=== Section Start ===

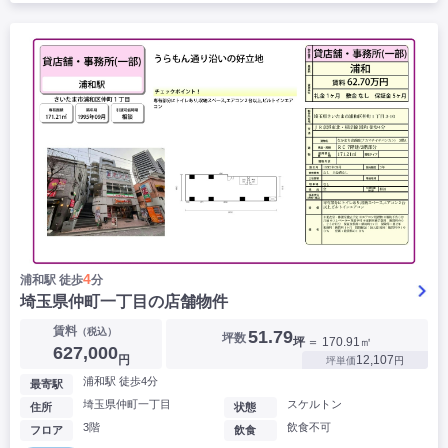
4
浦和駅 徒歩
分
埼玉県仲町一丁目の店舗物件
賃料
（税込）
51.79
坪数
坪
＝ 170.91㎡
627,000
円
12,107
坪単価
円
浦和駅 徒歩4分
最寄駅
埼玉県仲町一丁目
スケルトン
住所
状態
3階
飲食不可
フロア
飲食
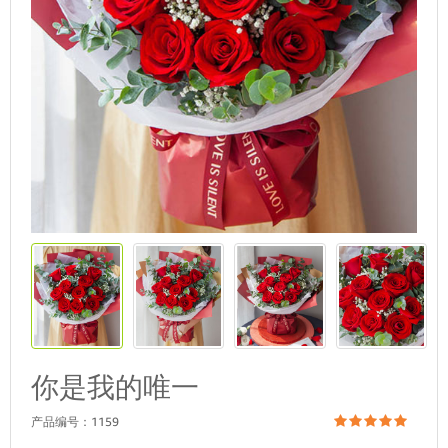
你是我的唯一
产品编号：
1159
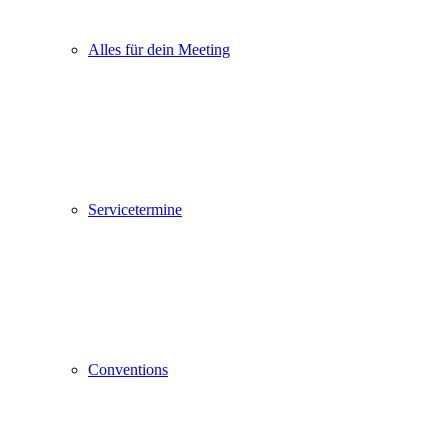
Alles für dein Meeting
Servicetermine
Conventions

=== Section End ===

→ **What to produce**: Convert the lines into a Markdown table, starting at the line containing "Alles für dein Meeting" and ending at the last line of the entries. Use the columns Row and Entry line, number each row, and leave out blank lines.

→ **Output below**:
| Row | Entry line |
|---|---|
| 1 | Alles für dein Meeting |
| 2 | Servicetermine |
| 3 | Conventions |